Acompaña a esa fidelidad al texto una escenografía alusiva
y de formas geométricas en la que se destacan esos objetos sin
los cuales el poeta, partidario de una poesía vitalista e impura
como un cuerpo (incluso cuando quería parecer solemne), no
podía vivir: barcos encerrados en botellas, mascarones de proa,
caracolas y ángeles y veletas, materiales que obtuvo por sí
mismo o le enviaban a Chile desde los lugares más remotos. Arana
pone el acento en la poesía, en el lazo amigable que ésta
despierta entre seres tan diferentes como el joven Mario y el poeta. Aquel
que supo escribirle al amor de modo tan sencillo como encendido, generando
plagiarios en todo el mundo. Como ha confesado el mismo Skármeta,
autor de novelas (Soñé que la nieve ardía, La insurrección),
cuentos (Desnudo en el tejado, Tiro libre) y guiones para cine y radio,
también él copiaba al vate cuando necesitaba enternecer
a alguna joven.
Sobriedad y poesía son los pivotes de este montaje que muestra
a un Neruda perceptivo y levemente irónico, incluso respecto de
sí mismo. Cuidadoso en su composición, Darío Grandinetti
modula la voz y modifica el gesto en armonía con lo que se cuenta.
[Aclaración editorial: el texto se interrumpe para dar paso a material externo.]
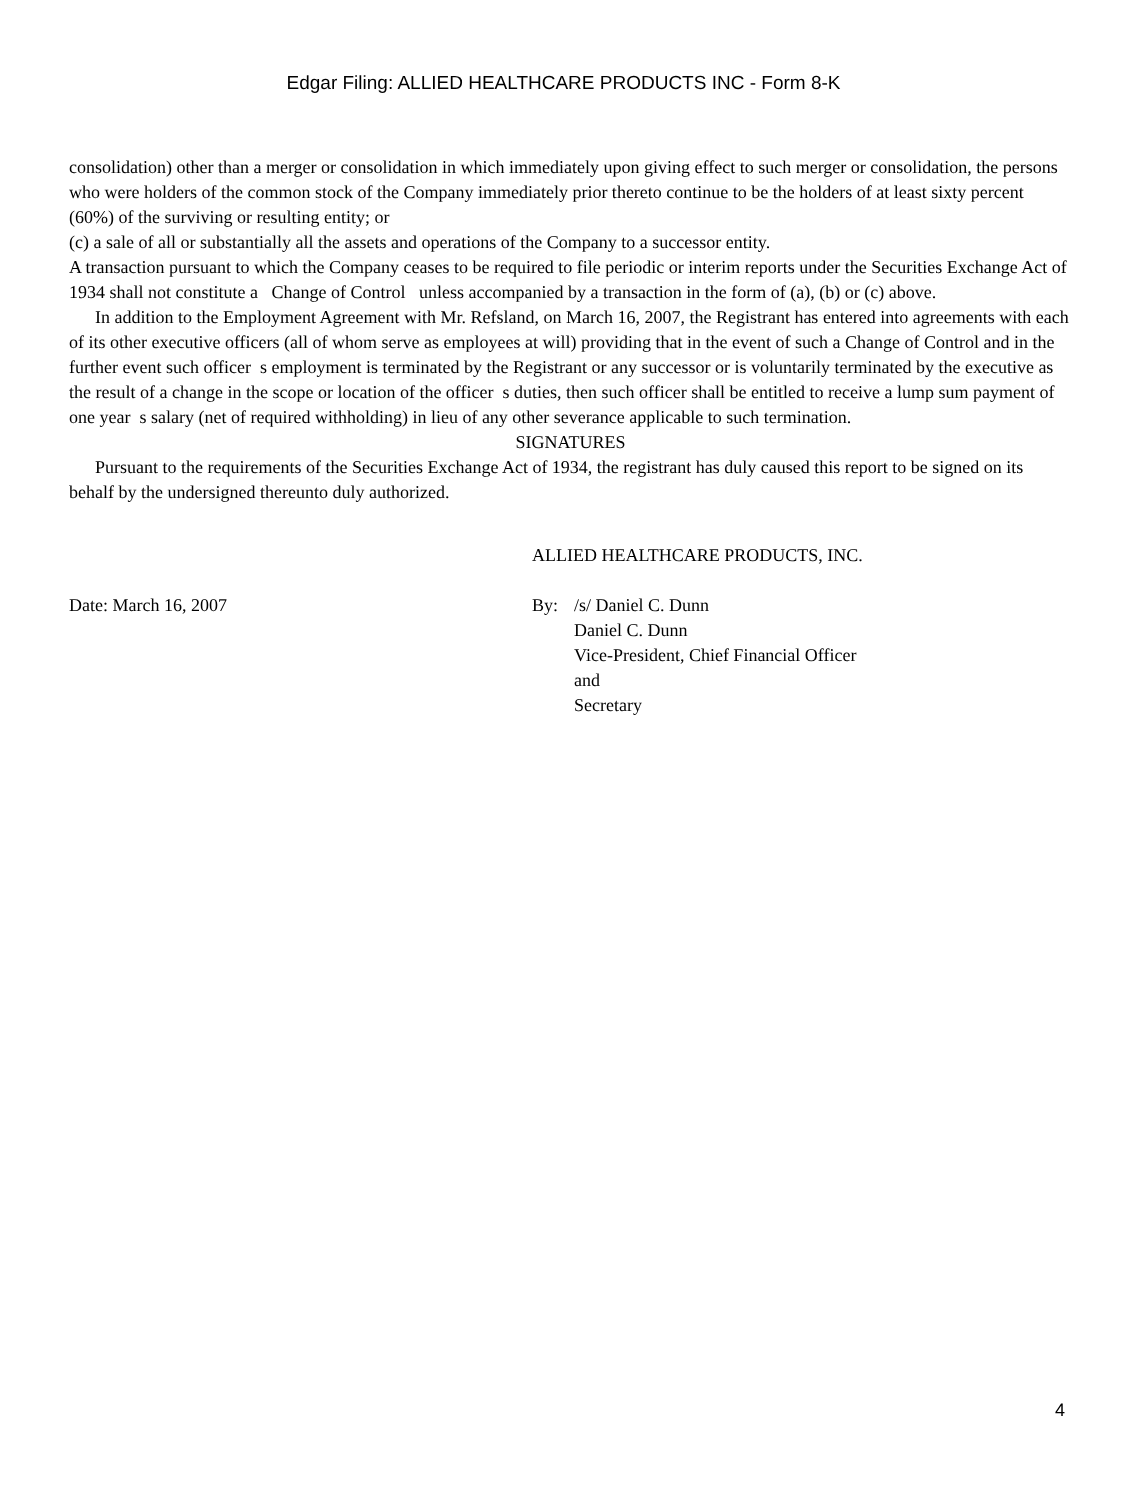Edgar Filing: ALLIED HEALTHCARE PRODUCTS INC - Form 8-K
consolidation) other than a merger or consolidation in which immediately upon giving effect to such merger or consolidation, the persons who were holders of the common stock of the Company immediately prior thereto continue to be the holders of at least sixty percent (60%) of the surviving or resulting entity; or
(c) a sale of all or substantially all the assets and operations of the Company to a successor entity.
A transaction pursuant to which the Company ceases to be required to file periodic or interim reports under the Securities Exchange Act of 1934 shall not constitute a Change of Control unless accompanied by a transaction in the form of (a), (b) or (c) above.
In addition to the Employment Agreement with Mr. Refsland, on March 16, 2007, the Registrant has entered into agreements with each of its other executive officers (all of whom serve as employees at will) providing that in the event of such a Change of Control and in the further event such officer s employment is terminated by the Registrant or any successor or is voluntarily terminated by the executive as the result of a change in the scope or location of the officer s duties, then such officer shall be entitled to receive a lump sum payment of one year s salary (net of required withholding) in lieu of any other severance applicable to such termination.
SIGNATURES
Pursuant to the requirements of the Securities Exchange Act of 1934, the registrant has duly caused this report to be signed on its behalf by the undersigned thereunto duly authorized.
ALLIED HEALTHCARE PRODUCTS, INC.
Date: March 16, 2007 By: /s/ Daniel C. Dunn
Daniel C. Dunn
Vice-President, Chief Financial Officer
and
Secretary
4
La acción se inicia en 1969, año en que Pablo Neruda (quien
en 1946 había logrado judicialmente dejar de llamarse Neftalí
Ricardo Reyes Basoalto) es designado candidato a presidente de la república
por el Partido Comunista de Chile. Recorre el país pero, más
que discursos, la gente le pide poemas. Es así como acaba retirándose
de las elecciones para apoyar a Salvador Allende, candidato por la Unidad
Popular.
Las cartas llegan a Isla Negra de todas partes, pero las de Suecia tienen
un plus, por aquello del esperado Premio Nobel. Tiempo después
(noviembre de 1972), cuando Neruda retorna a su residencia junto al mar,
dejando su cargo de embajador en París del gobierno de Salvador
Allende,el contenido de la correspondencia será otro. Enfermo de
cáncer, y con la casa cercada tras el golpe de Estado de Augusto
Pinochet, el 11 de septiembre de 1973, sabrá por boca del cartero
de otras misivas, urgentes, como los telegramas que le ofrecen asilo en
Suecia y México, cuyo presidente, Luis Echeverría, dispone
un avión para trasladarlo junto a Matilde Urrutia, su última
compañera
Conformada por episodios recortados por apagones totales (un recurso utilizado
en exceso), la obra retrata a un artista lleno de ternura y cálida
ironía que cumple el rol de celestino entre el
cartero enamorado y la joven Beatriz, hija de la posadera Rosa, viuda
de González, quien temerosa de que la calentura de su hija termine
en embarazo le ordena al poeta que impida esa relación. El lucido
diálogo de este personaje (compuesto por una destacable Alejandra
Da Passano) y el poeta, así como algunos contrapuntos entre el
cartero y Neruda, y la escena del desnudo de los jóvenes, constituyen
los mejores momentos de una pieza que retrata sin grandilocuencia pequeños
y grandes asuntos.
La atmósfera poética y liberadora de la tierna escena amorosa
censurada en Santiago del Estero tiene en Gabriela Sari y en Nicolás
Cabré a dos buenos intérpretes de la coreografía
diseñada por Doris Petroni. Este pasaje tiene incluso una carga
de iniciación amatoria que no posee la novela. La escenografía,
las luces y la música crean climas. Por momentos envolvente, casi
cinematográfica, la música es en parte obra de Víctor
Heredia, quien ya en 1974 había homenajeado al poeta en un disco,
luego censurado, Víctor Heredia canta a Pablo Neruda.